С этими словами Гресси вышел из банкетного зала ТСК, оставив после себя тяжелую тишину.
В сумерках Денсер увел отряд в лес и остановился, только когда с дороги их уже невозможно было заметить. Все спешились, и Ричмонд развел небольшой костер.
Денсер огляделся, потом что-то прошептал на ухо своей лошади, показывая пальцем куда-то в чащу. Кобыла коричневой масти неторопливо направилась в ту сторону, куда показал маг, и увела за собой остальных лошадей.
– Отличный фокус, – заметил Ричмонд. Денсер только пожал плечами:
– Ничего особенного. – Он сел, прислонившись спиной к дереву, и зажег свою трубку. Кот высунул голову у него из-за пазухи, спрыгнул на землю и исчез в траве.
– Ну и какой у нас план, Денсер? – спросил Талан, протирая глаза от дорожной пыли.
– Очень простой. Амулет должен указать нам дверь в мастерскую Септерна. По нашим предположениям, она находится в пространстве между измерениями. Илкар прочитает надпись на амулете, произнесет заклинание и откроет дверь.
– Действительно просто, Денсер, – пробормотал Илкар. – Я всю жизнь только и делал, что произносил заклинания измерений.
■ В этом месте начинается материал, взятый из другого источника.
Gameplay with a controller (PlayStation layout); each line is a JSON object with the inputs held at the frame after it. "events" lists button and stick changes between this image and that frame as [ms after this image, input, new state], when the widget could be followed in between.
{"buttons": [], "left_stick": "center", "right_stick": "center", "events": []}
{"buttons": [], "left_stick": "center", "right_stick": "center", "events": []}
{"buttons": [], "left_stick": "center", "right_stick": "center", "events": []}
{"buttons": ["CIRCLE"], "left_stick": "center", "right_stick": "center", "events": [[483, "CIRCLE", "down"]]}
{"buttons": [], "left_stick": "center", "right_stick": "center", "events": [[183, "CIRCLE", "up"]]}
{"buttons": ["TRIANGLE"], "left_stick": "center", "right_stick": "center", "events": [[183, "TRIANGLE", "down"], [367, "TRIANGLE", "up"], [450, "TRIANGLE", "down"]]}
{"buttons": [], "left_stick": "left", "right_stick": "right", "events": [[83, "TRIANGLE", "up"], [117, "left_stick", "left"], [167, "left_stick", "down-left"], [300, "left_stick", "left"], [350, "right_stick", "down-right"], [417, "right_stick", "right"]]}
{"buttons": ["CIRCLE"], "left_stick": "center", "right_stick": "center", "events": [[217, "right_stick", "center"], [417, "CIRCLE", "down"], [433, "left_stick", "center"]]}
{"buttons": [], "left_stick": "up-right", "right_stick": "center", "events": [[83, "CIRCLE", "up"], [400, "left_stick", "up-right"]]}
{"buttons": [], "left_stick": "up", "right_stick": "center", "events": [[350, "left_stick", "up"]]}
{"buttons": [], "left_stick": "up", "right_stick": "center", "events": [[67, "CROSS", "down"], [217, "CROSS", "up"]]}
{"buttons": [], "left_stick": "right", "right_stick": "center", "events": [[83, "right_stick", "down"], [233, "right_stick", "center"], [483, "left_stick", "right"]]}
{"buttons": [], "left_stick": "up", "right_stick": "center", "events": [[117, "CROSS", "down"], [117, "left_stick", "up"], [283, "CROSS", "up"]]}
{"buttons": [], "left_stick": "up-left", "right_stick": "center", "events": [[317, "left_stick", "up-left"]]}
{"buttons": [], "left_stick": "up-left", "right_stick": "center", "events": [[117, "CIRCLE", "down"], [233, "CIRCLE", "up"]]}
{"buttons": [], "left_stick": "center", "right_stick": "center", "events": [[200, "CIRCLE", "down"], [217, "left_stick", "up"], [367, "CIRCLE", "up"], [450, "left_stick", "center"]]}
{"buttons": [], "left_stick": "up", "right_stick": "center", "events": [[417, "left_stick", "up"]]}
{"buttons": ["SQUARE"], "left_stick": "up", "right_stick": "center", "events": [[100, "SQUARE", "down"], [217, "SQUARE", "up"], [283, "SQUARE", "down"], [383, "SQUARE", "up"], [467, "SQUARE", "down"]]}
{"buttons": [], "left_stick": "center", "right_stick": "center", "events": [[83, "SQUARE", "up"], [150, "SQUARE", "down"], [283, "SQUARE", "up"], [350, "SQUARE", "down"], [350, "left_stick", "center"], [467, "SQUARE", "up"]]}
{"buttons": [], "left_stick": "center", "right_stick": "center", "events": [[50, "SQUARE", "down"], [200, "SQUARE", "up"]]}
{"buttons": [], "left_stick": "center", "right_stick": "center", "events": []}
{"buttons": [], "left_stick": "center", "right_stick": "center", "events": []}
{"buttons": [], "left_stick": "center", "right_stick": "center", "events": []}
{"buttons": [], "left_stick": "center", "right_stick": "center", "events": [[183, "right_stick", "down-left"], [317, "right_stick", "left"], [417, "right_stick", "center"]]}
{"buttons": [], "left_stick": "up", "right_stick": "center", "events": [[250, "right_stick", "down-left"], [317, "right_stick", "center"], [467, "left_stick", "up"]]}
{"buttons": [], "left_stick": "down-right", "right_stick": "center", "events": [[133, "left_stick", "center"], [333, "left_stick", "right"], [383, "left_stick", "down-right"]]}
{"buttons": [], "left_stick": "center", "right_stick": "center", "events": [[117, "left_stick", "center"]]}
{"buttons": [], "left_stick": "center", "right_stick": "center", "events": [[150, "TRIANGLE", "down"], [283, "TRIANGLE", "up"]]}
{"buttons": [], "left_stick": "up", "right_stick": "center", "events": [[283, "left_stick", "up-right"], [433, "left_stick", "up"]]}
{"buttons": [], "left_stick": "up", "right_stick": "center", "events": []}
– А то нет? – хмыкнул Хирад. – Я сам слышал, как ты разглагольствовал об измерениях и порталах между ними, но до сих пор понятия не имею, о чем ты говорил. Может, все-таки попробуешь объяснить так, чтобы я понял?
Илкар и Денсер переглянулись. Зитескианец кивнул эльфу.
– На самом деле общая концепция довольна проста, – начал Илкар, – но чтобы привыкнуть к ней, требуется некоторое умственное усилие. Фактически, одновременно с нашим существует множество других миров – или измерений, как называют их маги. Мы – под словом «мы» я подразумеваю в первую очередь магов – пока хорошо знаем два, хотя их, несомненно, гораздо больше.
– Ясно, – буркнул Хирад, поджав губы.
– Что не так? – спросил Илкар, и его уши встали торчком.
– Я знаю, что ты видел дракона, и помню твои слова о том, что он находится в каком-то другом измерении. Но сейчас ты утверждаешь, что все вокруг захламлено другими мирами, – сказал Талан. – Вот мы видим небо, землю и море. А потом хочешь, чтобы мы поверили, что в этом месте и в эту минуту существуют другие миры, но мы их увидеть не можем. Да еще радостно заявляешь, что сам знаешь о двух таких мирах.
– Прости, Илкар, – добавил Ричмонд, – но для нас все это является большим сюрпризом.
– Да, – снова вмешался Талан, – и я хочу знать, как кому-то в голову могла прийти сама мысль об этом?
– Денсер? – предположил Илкар. Из травы появился кот, прыгнул Денсеру на колени и устроился там, неотрывно глядя в глаза своему хозяину.
– Мы пришли к выводу, что Септерн знал об этом всегда, хотя, вероятно, как он обо всем догадался, так и останется тайной. Он первым из магов допустил существование других измерений, кроме того, о котором нам известно достаточно давно благодаря исследованиям маны. Сейчас утверждение Септерна уже не вызывает сомнений и он считается гением, но в то время его подвергли обструкции. Из-за этого ему пришлось покинуть Додовер и построить собственный дом.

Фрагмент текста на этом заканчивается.